There you are : ) 1365_test.go:

package issues

import (
    "context"
    "github.com/ClickHouse/clickhouse-go/v2/lib/column"
    "github.com/ClickHouse/clickhouse-go/v2/tests"
    "github.com/stretchr/testify/require"
    "testing"
)

type T1365OrderedMap int

func (t *T1365OrderedMap) Put(k any, v any) {
    if k == "K" && v == "V" {
        *t = 0xDEDEDEAD
    }
}
func (t *T1365OrderedMap) Iterator() column.MapIterator { return t }
func (t *T1365OrderedMap) Next() bool                   { *t++; return *t == 1 }
func (t *T1365OrderedMap) Key() any                     { return "K" }
func (t *T1365OrderedMap) Value() any                   { return "V" }

func TestIssue1365(t *testing.T) {
    ctx := context.Background()

    conn, err := tests.GetConnection("issues", nil, nil, nil)
    require.NoError(t, err)
    defer conn.Close()

    const ddl = `
        CREATE TABLE test_1365 (
                Col1 Array(Map(String,String))
        ) Engine MergeTree() ORDER BY tuple()
        `
    err = conn.Exec(ctx, ddl)
    require.NoError(t, err)
    defer conn.Exec(ctx, "DROP TABLE test_1365")

    batch, err := conn.PrepareBatch(ctx, "INSERT INTO test_1365")
    require.NoError(t, err)

    var writeMaps []column.IterableOrderedMap
    writeMaps = append(writeMaps, new(T1365OrderedMap))
    writeMaps = append(writeMaps, new(T1365OrderedMap))

    err = batch.Append(writeMaps)
    require.NoError(t, err)

    err = batch.Send()
    require.NoError(t, err)

    rows, err := conn.Query(ctx, "SELECT * FROM test_1365")
    require.NoError(t, err)

    require.True(t, rows.Next())

    //var readMaps []*T1365OrderedMap
    //
    //err = rows.Scan(&readMaps)
    //require.NoError(t, err)
}

Works with v2.26.0, doesn't work with main.
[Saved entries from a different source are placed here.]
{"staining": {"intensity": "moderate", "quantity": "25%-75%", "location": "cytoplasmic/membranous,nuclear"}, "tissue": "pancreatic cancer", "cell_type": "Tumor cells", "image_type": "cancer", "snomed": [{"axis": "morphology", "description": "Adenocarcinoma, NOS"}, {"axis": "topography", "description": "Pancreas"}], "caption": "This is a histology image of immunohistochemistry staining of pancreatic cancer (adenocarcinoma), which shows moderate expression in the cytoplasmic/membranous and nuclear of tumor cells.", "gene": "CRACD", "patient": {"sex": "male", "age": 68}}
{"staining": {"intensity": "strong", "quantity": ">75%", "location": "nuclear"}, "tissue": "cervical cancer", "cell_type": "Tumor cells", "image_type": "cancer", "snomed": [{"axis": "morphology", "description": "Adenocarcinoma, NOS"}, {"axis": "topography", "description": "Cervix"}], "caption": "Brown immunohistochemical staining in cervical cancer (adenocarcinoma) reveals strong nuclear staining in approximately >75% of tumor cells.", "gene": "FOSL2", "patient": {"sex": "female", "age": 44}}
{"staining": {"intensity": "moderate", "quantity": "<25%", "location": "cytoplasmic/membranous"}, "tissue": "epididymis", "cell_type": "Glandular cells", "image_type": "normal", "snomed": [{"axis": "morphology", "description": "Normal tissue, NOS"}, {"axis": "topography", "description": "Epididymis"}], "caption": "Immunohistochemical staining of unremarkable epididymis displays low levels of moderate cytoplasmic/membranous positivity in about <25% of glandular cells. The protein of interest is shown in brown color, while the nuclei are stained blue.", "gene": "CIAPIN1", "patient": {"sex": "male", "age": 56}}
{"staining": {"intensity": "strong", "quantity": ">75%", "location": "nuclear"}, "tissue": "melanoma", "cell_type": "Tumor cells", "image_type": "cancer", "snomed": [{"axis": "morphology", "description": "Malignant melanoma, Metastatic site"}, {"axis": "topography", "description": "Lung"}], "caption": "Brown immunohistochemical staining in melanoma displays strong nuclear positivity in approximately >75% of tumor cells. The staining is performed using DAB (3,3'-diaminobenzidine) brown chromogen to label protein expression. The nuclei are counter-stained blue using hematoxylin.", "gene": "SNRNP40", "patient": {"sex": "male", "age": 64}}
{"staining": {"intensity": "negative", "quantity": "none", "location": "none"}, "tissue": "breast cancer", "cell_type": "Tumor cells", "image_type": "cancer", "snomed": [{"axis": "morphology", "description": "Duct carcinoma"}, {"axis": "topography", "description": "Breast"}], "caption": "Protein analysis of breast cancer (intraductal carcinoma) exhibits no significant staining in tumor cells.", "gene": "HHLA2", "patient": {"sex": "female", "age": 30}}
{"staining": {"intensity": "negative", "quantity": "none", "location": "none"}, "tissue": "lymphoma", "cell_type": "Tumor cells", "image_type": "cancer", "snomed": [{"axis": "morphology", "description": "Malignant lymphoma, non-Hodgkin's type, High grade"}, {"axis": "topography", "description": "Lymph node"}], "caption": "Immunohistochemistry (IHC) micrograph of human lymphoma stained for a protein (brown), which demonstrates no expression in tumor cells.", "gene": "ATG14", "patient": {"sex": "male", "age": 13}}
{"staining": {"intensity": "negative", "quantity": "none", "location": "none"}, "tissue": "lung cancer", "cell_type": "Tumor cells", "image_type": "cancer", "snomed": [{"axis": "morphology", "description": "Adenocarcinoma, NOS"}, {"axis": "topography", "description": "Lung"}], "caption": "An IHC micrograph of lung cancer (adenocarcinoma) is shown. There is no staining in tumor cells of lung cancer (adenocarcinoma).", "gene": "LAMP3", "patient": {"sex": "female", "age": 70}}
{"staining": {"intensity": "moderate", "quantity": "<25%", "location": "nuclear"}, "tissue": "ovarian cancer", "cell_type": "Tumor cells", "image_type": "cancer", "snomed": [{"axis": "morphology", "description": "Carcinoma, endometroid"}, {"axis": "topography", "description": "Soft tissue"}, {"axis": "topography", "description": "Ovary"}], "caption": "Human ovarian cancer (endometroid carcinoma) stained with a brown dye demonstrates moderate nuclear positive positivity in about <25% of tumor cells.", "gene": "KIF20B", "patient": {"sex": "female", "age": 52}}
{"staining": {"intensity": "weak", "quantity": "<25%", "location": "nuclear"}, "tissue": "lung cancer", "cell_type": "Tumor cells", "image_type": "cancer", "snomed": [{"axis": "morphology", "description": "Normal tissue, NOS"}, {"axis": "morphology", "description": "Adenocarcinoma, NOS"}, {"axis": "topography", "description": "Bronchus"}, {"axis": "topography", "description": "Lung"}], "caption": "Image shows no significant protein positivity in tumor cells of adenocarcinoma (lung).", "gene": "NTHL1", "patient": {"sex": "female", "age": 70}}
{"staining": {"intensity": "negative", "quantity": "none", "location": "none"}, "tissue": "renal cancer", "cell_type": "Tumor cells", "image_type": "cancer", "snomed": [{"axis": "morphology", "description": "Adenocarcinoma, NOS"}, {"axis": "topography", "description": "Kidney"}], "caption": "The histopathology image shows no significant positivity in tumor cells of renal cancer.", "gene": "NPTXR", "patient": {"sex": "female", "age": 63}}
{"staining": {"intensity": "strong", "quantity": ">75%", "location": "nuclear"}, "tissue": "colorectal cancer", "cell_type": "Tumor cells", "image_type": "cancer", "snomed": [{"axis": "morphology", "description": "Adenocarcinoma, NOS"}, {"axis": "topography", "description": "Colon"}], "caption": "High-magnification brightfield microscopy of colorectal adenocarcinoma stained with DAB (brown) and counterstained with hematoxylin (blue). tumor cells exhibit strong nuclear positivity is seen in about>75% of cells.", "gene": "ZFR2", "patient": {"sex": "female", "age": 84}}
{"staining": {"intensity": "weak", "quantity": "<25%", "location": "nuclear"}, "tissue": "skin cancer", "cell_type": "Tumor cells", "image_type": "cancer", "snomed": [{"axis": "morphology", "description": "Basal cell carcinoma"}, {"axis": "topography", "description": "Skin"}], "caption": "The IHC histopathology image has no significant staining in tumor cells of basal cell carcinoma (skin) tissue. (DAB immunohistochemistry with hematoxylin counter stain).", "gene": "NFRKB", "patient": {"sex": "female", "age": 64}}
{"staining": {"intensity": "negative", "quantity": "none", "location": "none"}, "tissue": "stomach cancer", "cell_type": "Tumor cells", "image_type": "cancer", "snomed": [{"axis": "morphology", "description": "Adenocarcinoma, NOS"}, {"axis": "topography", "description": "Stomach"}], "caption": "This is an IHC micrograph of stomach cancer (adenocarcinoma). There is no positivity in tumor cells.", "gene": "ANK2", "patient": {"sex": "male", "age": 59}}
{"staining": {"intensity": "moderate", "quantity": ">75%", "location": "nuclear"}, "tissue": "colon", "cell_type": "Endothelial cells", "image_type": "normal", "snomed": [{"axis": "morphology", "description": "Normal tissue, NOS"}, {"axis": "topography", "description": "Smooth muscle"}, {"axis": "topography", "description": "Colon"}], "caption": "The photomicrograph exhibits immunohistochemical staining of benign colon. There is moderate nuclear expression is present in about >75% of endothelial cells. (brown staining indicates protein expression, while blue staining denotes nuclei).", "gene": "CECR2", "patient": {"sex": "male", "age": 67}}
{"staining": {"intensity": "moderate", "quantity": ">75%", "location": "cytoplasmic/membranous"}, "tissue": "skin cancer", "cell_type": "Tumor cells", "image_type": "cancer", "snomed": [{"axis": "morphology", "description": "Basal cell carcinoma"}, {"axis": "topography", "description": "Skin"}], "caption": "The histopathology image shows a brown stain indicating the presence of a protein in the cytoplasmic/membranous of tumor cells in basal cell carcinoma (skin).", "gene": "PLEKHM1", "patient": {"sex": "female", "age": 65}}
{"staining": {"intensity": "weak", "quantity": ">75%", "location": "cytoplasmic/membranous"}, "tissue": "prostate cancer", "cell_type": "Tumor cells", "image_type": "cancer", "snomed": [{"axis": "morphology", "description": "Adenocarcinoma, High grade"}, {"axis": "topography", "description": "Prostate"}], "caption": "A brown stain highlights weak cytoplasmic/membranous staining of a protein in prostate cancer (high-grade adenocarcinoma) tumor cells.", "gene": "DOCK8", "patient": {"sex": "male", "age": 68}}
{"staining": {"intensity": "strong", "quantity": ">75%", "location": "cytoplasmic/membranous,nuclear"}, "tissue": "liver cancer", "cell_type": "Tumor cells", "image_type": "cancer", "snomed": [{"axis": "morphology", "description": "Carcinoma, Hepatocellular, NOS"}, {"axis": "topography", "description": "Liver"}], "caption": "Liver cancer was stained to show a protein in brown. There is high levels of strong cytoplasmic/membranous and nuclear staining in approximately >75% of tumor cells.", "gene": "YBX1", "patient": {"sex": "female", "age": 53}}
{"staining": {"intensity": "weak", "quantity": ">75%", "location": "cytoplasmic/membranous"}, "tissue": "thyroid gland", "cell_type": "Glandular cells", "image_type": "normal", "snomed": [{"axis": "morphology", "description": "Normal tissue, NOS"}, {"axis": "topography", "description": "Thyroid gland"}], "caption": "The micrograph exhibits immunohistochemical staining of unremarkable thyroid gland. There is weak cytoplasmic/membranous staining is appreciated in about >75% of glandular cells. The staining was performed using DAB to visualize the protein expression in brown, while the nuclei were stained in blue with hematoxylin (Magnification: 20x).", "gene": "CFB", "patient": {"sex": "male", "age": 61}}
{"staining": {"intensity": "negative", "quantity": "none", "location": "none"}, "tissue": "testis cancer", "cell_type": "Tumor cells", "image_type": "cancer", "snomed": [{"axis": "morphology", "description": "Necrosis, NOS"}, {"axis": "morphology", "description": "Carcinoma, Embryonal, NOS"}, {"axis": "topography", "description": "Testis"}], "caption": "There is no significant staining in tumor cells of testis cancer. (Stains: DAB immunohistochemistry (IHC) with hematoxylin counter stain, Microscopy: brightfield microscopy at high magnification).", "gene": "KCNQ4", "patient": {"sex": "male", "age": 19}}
It is triggered with a slice of IOMs, so somewhat different from initial example, but I believe it has the same underlying problem — *IOM nested in something else gets dereferenced during traversal, and is no longer recognized by v.(column.IterableOrderedMap) stanza. I couldn't get it to Scan() back the slice even on v2.26.0, but that's a separate issue.

earwin commented 1 month ago

1350 feels weird, but the array handling approach itself feels even weirder...

Normally, when you're scanning some deeply nested structures, when you encounter a slice, you just iterate over it and recurse to your top-level type dispatcher. Top-level is where all the any unpacking and pointer dereferencing happens, in an unified manner, so it doesn't matter if you have a pointer-to-something as an array element, as a map key or value, as a structure field or whatever.

But here, array nesting Array(Array(Array(String))) is special-cased, you have that level var, and until you're down to the deepest level, you don't get a chance to call that top-level dispatcher. So #1350's author did not really have many options.

earwin commented 1 month ago

There you are. It's simple, it fixes our specific cases (or at least I hope so :D), but doesn't take away from the fact that CH types don't seem to be truly composable, as handled by this library.

mdonkers commented 1 month ago

Yep, that looks good to me. Thx for the effort @earwin

@jkaflik would you agree that change looks good and could be merged?